Die Wahl einer geeigneten Vermögensveranlagung kann Anleger vor Herausforderungen stellen. Schon geringe Verbesserungen der Veranlagungsstrategie können sich enorm positiv auf Nachsteuererträge auswirken. Es sollte bei der Auswahl eines Investmentberaters jedoch unbedingt auf dessen Unabhängigkeit geachtet werden. Die Anreizgestaltung im wirtschaftlichen Zusammenleben stellt einen ausschlaggebenden Punkt für den Erfolg dar (in jeglicher Form der Zusammenarbeit), wird aber dennoch häufig nicht beachtet.

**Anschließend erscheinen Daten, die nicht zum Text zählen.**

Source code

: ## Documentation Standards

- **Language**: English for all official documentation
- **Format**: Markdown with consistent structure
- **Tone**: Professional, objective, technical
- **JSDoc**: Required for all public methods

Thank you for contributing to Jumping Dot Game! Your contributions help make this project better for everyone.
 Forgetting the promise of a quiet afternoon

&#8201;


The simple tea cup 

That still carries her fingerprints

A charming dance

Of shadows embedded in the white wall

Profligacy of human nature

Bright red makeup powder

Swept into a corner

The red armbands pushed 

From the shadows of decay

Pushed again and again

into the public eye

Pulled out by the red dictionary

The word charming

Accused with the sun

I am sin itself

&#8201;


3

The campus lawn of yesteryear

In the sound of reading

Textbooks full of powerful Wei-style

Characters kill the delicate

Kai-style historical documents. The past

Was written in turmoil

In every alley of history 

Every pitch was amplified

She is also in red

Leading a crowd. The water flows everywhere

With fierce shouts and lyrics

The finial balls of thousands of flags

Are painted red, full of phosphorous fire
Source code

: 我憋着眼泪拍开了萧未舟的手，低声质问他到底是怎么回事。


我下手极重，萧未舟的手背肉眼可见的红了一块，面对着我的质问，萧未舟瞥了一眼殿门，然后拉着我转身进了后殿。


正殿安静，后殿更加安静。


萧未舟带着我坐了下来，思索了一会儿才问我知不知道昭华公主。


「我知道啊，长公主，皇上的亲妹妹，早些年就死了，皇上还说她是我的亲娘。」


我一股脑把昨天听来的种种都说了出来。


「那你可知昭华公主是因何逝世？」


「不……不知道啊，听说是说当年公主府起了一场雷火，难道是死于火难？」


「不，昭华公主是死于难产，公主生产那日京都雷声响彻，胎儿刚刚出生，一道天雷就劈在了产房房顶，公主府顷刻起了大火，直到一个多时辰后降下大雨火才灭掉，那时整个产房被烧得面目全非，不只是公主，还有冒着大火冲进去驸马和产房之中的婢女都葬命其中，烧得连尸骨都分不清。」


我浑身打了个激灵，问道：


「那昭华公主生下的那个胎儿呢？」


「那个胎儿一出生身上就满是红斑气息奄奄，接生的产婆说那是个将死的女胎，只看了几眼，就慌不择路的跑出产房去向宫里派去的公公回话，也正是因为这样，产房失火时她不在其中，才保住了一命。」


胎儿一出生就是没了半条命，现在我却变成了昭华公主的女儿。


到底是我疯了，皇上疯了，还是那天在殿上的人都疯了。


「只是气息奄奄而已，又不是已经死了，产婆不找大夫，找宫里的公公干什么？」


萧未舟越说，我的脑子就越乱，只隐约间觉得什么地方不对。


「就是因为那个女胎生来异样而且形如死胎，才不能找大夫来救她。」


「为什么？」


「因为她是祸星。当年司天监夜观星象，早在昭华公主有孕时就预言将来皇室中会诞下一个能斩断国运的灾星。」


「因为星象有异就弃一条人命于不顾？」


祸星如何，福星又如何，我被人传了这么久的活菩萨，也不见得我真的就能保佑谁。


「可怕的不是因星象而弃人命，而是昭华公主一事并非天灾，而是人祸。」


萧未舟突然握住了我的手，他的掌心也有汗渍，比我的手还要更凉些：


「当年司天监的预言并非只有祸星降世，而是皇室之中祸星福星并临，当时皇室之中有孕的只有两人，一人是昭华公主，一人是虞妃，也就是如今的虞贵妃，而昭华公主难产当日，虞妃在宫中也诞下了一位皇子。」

Die Ausführungen zu den Unabhängigkeitserfordernissen, involvierten Akteuren und Marktrenditen zeigten deutlich, dass Anleger und Investoren leicht auf der „Strecke“ bleiben können. Über die letzten 20 Jahre erwirtschaftete der durchschnittliche Anleger rund zwei Prozent Rendite, bei einem Durchschnitt von acht Prozent, welche Aktien insgesamt erzielt hätten. Rein mathematisch muss der Durchschnitt der involvierten Beteiligten (die angeführten aktiven Anleger und Investoren) nach Gebühren unterdurchschnittliche Renditen erzielen. Faktum ist auch, dass aktives Management mehr Kosten verursacht als passives Management. Ebenso kommt es zusätzlich, neben den erhöhten Kosten und Gebühren, zu höheren Steuern bei aktiven Managern. Wenn jedoch aktive Manager gefunden werden, welche besser als der Markt sind („Gewinner“), ist daraus nicht zu folgern, dass diese Gewinner von heute auch die Gewinner von morgen sein werden. Ganz im Gegenteil, es gibt ausreichend Belege dafür, dass vergangene Gewinner nicht die Gewinner in der Zukunft sind. Vor diesem Hintergrund erstaunt es mich immer wieder, warum dennoch viele Anleger und Investoren aktive Manager und Fondsprodukte wählen. Dies ist zumeist deshalb der Fall, da (1) Anleger und Investoren darüber nicht ausreichend aufgeklärt (Finanzinstitute haben kein Interesse daran, da dahinter ein Billionen schwerer Markt steckt) und (2) die Unabhängigkeitserfordernisse nicht ausreichend sichergestellt werden. Würden die Anleger und Investoren ausreichend darüber informiert und aufgeklärt werden, dass sie #1 mit Sicherheit mehr an Gebühren zahlen, #2 mit Sicherheit mehr an Steuern zahlen und #3 deswegen mit hoher Wahrscheinlichkeit eine unterdurchschnittliche Rendite erzielen (auch vor Steuern, Gebühren und Transaktionskosten), würden sich diese anders entscheiden. Dies liegt auf der Hand, jedoch wird ihnen dies meist vorenthalten.